The cold temperatures have added a significant amount of ice to the lakes, with most lakes now having at least 14 inches of good ice in most locations.

Anglers have started to drive their vehicles on most lakes, with many people rushing to get their stationary fish houses on their favorite locations before someone else beats them to the spot.

Fishing has been slow recently, partly because the cold temperatures take away the motivation for anglers to be mobile and go searching for fish. When the conditions are tough, most anglers are content to sit in one spot and wait for the fish to come to them.

Some wheeled fish houses are nicer than many peoples homes and almost as big. Once they are set up on the ice, it is not hard to be comfortable, even with the temperatures staying below zero as they have been for much of the past two weeks.

There is still a flurry of activity during the prime hours of the day, but the day bite has been poor, partially because of the full moon and partially because of the cold temperatures.

Many of the fish have been moving into their least active positions during the day, completely withdrawing from structures and holding or suspending over the basin a good distance away from their active feeding positions on structure.

Not every fish participates during each feeding movement. Usually only a portion of the school will get active at any one time, with less fish participating for a shorter period of time when the conditions are like they have been recently.

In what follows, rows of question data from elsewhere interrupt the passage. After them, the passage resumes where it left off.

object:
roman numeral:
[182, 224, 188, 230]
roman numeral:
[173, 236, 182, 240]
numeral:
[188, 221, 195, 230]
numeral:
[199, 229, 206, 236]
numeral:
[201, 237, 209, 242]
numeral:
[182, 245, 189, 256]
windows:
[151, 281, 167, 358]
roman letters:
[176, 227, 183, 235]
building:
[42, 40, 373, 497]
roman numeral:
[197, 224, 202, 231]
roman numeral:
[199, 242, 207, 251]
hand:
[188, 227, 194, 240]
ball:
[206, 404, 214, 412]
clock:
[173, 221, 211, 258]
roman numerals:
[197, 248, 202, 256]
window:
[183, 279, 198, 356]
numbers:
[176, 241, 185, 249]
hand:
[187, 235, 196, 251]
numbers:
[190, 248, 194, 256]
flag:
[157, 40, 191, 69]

Anglers will often see fish on sonar, but it is difficult to get them to bite. Downsizing lure size and line weight and adjusting to a more subtle jigging pattern can help, but there is no fool proof way to catch fish with a negative feeding attitude.

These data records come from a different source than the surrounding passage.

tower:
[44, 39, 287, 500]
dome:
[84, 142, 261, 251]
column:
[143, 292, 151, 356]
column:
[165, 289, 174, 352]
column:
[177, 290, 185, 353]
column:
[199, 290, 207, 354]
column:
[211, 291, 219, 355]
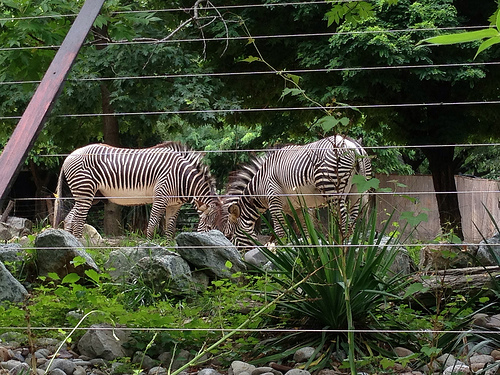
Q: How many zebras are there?
A: Two.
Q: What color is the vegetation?
A: Green.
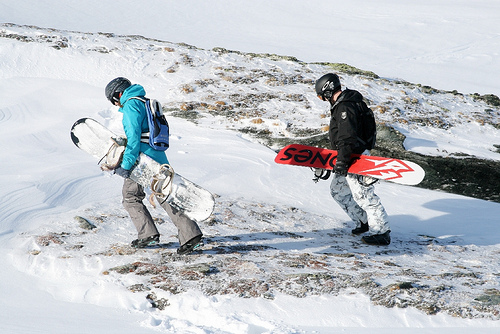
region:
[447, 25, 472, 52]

Being in the right place at the right time helps when the fish get active, but that leaves a lot of down time on the ice.

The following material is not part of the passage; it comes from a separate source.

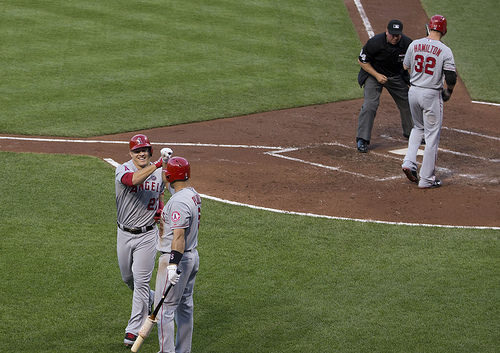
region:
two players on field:
[74, 92, 243, 272]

"Car dooring" is how many guides usually look for fish, punching a hole or two in strategic areas to see what the fish are doing. The anglers sit with the door open on the vehicle and the heater cranked for long enough to see what is happening in the area before moving to the next spot.

Anglers looking for a spot to set up their fish house should take the time to survey the area by drilling a few holes to check the area with an underwater camera.

It is better to put a house by something "fishy" on the bottom rather than putting it on a featureless spot with nothing to attract the fish. A few rocks, a patch of gravel or locating the house on the crown of the hump or on the cusp of the drop-off are all better locations that on a flat with nothing on the bottom.

Active jigging patterns are also best left for peak periods of the day. A rattle reel with a plain hook and a lively minnow will often outfish an active jigging pattern most of the day.

Anglers in houses can leave the lines in the water on the rattle reels while they play cards, watch TV or nap, with the sound of the rattles drawing their attention when a fish bites and takes some line.

Just like with tip-ups, it is usually better to go with a larger minnow on a rattle reel, so only the serious fish take the bait and hopefully most of the small perch leave it alone.

Anglers are reminded if they are fishing panfish in deep water, they should be keeping what they catch. It doesn't mean the fish are making it back down to the bottom when they make it back down the hole.

Sorting fish in deep water should be considered unethical. If you don't believe this, take a look with an underwater camera at the bottom of the ice around your hole after releasing fish taken out of deep water.